→ **PROBLEM DESCRIPTION**: Write out the listing word for word, from its opening line through the line containing "As read: 12,31", including both.

— start —

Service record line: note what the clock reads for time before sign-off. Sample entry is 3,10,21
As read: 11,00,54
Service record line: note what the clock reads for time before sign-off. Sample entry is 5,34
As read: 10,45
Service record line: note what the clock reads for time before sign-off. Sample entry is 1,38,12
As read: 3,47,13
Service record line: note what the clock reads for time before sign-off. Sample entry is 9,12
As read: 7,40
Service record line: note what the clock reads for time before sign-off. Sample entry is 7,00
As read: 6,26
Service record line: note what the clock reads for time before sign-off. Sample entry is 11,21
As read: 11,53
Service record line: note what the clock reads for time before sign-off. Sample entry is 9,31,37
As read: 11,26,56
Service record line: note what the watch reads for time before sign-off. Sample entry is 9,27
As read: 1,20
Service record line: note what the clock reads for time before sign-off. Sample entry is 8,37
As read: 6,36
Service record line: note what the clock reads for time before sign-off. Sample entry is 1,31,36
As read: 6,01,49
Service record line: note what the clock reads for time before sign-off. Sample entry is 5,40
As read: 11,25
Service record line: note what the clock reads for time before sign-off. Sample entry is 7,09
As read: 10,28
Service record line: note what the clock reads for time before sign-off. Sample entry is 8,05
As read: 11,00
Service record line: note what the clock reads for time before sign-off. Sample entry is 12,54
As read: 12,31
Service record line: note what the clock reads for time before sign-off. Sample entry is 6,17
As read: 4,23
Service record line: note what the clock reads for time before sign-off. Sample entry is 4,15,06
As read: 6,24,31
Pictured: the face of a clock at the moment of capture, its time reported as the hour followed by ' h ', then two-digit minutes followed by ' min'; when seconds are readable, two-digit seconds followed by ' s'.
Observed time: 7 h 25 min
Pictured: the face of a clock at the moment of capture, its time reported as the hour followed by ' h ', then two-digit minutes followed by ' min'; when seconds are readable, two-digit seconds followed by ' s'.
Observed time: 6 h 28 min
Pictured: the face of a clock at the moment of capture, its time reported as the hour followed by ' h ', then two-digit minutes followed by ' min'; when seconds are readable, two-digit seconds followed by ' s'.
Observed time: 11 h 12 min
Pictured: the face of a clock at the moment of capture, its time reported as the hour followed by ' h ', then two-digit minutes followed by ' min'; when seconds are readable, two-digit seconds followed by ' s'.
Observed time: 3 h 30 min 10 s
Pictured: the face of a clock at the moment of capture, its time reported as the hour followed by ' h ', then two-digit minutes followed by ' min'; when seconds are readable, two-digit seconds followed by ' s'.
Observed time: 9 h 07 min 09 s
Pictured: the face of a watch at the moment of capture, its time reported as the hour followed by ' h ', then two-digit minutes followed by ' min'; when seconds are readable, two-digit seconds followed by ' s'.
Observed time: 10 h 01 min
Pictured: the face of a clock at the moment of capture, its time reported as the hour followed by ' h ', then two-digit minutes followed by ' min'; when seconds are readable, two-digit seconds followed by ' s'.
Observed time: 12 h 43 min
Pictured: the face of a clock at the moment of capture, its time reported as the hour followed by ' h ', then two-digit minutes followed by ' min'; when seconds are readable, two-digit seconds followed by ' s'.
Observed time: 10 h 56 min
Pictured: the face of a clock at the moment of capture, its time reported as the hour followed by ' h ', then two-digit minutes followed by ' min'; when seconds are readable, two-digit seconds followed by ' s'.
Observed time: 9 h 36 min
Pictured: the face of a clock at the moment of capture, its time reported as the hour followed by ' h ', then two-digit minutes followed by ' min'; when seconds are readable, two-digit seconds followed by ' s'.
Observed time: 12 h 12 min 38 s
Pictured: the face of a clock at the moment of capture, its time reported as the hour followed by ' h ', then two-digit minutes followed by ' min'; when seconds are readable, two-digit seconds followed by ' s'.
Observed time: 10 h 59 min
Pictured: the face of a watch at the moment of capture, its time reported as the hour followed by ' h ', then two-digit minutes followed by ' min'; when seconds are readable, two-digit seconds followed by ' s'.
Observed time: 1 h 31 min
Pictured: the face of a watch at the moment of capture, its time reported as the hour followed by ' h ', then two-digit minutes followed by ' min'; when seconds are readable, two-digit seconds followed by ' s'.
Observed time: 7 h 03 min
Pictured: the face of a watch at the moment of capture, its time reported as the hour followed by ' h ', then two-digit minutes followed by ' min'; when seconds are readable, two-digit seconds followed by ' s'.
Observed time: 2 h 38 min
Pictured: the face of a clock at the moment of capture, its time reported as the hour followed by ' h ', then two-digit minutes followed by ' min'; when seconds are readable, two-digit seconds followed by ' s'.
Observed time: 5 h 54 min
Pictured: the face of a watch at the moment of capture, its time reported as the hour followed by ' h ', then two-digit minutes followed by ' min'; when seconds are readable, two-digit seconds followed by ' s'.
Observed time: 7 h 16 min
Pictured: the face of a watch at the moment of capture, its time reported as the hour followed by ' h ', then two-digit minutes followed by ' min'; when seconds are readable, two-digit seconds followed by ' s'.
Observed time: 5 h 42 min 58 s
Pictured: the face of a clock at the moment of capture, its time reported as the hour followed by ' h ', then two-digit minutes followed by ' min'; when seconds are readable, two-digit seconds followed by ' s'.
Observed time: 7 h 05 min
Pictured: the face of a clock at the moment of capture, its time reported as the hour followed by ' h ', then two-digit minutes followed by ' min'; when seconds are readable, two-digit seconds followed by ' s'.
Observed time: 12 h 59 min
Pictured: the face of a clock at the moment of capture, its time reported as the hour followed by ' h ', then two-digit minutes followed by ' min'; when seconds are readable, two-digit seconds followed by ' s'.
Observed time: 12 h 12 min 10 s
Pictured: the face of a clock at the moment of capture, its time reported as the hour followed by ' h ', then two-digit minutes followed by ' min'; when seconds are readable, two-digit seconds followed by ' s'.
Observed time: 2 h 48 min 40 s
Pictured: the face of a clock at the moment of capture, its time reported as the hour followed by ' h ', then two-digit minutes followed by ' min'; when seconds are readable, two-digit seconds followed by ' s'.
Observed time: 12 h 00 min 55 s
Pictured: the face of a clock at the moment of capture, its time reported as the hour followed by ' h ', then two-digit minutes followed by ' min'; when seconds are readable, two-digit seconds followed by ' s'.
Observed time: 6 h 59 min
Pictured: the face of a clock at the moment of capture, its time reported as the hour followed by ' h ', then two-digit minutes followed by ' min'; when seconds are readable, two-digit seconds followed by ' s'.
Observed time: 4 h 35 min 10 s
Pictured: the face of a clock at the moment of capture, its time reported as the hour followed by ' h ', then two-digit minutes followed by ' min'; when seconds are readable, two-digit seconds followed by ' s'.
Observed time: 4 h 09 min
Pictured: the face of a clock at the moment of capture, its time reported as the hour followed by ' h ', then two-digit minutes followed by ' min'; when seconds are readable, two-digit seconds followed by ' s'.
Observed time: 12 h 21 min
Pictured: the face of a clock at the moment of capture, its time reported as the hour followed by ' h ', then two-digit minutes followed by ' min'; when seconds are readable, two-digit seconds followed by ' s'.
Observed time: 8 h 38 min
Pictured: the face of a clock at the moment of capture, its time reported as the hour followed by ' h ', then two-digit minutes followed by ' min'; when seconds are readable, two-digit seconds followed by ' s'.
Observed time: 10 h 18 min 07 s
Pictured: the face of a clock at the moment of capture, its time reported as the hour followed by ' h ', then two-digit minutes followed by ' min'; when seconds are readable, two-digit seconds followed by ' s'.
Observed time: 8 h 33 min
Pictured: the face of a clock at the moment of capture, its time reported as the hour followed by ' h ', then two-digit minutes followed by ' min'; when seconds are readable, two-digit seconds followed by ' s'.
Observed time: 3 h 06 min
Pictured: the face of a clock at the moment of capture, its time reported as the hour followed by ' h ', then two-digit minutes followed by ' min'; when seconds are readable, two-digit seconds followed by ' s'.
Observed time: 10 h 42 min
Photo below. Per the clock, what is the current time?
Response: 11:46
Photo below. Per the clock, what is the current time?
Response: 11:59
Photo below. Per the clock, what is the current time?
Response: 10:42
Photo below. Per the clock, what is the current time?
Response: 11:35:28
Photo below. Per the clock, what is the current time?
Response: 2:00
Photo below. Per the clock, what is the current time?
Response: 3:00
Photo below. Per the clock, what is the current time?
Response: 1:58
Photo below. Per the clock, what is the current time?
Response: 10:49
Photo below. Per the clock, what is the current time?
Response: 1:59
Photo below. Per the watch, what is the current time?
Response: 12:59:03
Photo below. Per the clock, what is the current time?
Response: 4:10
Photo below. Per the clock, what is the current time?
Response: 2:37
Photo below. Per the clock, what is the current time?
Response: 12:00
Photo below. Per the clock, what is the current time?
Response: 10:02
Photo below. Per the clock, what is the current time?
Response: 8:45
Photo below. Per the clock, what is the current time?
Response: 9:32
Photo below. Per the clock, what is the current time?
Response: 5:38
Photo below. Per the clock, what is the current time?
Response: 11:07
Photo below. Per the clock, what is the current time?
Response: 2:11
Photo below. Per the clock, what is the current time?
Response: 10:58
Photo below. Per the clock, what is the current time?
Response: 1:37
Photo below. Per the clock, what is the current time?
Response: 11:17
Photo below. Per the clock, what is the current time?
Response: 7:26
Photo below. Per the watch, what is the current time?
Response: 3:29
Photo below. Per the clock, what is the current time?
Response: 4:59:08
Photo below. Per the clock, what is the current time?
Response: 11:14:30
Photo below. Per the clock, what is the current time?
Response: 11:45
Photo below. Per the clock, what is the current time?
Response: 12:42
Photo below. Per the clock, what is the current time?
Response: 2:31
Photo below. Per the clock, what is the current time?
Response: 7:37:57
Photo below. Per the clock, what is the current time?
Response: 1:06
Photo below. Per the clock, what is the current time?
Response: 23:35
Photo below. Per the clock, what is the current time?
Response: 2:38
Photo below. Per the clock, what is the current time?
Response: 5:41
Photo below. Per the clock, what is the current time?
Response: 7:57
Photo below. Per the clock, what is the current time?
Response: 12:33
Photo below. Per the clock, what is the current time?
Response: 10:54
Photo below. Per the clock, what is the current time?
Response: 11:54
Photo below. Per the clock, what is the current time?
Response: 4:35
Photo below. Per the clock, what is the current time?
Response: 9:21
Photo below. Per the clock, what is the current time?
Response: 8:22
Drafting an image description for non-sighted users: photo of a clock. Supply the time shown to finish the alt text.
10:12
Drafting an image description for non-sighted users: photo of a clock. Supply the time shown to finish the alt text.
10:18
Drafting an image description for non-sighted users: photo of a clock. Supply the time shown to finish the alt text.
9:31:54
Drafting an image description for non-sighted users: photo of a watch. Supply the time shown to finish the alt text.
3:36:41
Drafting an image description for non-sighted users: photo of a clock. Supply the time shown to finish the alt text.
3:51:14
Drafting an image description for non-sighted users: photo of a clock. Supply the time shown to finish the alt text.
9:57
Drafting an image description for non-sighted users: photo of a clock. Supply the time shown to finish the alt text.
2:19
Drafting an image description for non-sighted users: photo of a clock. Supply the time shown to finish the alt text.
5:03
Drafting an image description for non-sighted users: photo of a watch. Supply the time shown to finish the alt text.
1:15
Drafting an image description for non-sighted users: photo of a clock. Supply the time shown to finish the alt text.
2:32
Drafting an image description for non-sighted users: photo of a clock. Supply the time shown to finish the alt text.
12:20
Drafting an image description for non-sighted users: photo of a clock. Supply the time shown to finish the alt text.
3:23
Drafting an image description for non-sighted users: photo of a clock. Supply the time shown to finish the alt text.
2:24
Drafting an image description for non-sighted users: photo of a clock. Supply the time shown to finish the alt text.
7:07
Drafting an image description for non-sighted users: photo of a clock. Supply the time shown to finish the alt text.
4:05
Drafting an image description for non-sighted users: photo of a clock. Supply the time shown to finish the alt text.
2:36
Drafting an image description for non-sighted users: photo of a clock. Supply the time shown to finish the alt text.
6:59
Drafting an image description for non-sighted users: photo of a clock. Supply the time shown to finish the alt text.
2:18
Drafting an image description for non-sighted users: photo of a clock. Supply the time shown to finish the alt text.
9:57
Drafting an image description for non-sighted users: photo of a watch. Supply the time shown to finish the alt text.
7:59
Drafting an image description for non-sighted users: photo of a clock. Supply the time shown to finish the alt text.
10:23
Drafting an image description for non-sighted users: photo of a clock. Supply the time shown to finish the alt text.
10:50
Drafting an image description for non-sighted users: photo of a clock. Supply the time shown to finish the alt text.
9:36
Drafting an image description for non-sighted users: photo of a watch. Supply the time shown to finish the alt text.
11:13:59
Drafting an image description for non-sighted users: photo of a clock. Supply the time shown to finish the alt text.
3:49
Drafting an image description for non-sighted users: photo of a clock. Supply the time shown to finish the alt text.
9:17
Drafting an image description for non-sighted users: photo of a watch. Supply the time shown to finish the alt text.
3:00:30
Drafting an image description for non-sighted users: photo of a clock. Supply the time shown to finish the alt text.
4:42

— end —

→ **FINAL RESULT**:
Service record line: note what the clock reads for time before sign-off. Sample entry is 3,10,21
As read: 11,00,54
Service record line: note what the clock reads for time before sign-off. Sample entry is 5,34
As read: 10,45
Service record line: note what the clock reads for time before sign-off. Sample entry is 1,38,12
As read: 3,47,13
Service record line: note what the clock reads for time before sign-off. Sample entry is 9,12
As read: 7,40
Service record line: note what the clock reads for time before sign-off. Sample entry is 7,00
As read: 6,26
Service record line: note what the clock reads for time before sign-off. Sample entry is 11,21
As read: 11,53
Service record line: note what the clock reads for time before sign-off. Sample entry is 9,31,37
As read: 11,26,56
Service record line: note what the watch reads for time before sign-off. Sample entry is 9,27
As read: 1,20
Service record line: note what the clock reads for time before sign-off. Sample entry is 8,37
As read: 6,36
Service record line: note what the clock reads for time before sign-off. Sample entry is 1,31,36
As read: 6,01,49
Service record line: note what the clock reads for time before sign-off. Sample entry is 5,40
As read: 11,25
Service record line: note what the clock reads for time before sign-off. Sample entry is 7,09
As read: 10,28
Service record line: note what the clock reads for time before sign-off. Sample entry is 8,05
As read: 11,00
Service record line: note what the clock reads for time before sign-off. Sample entry is 12,54
As read: 12,31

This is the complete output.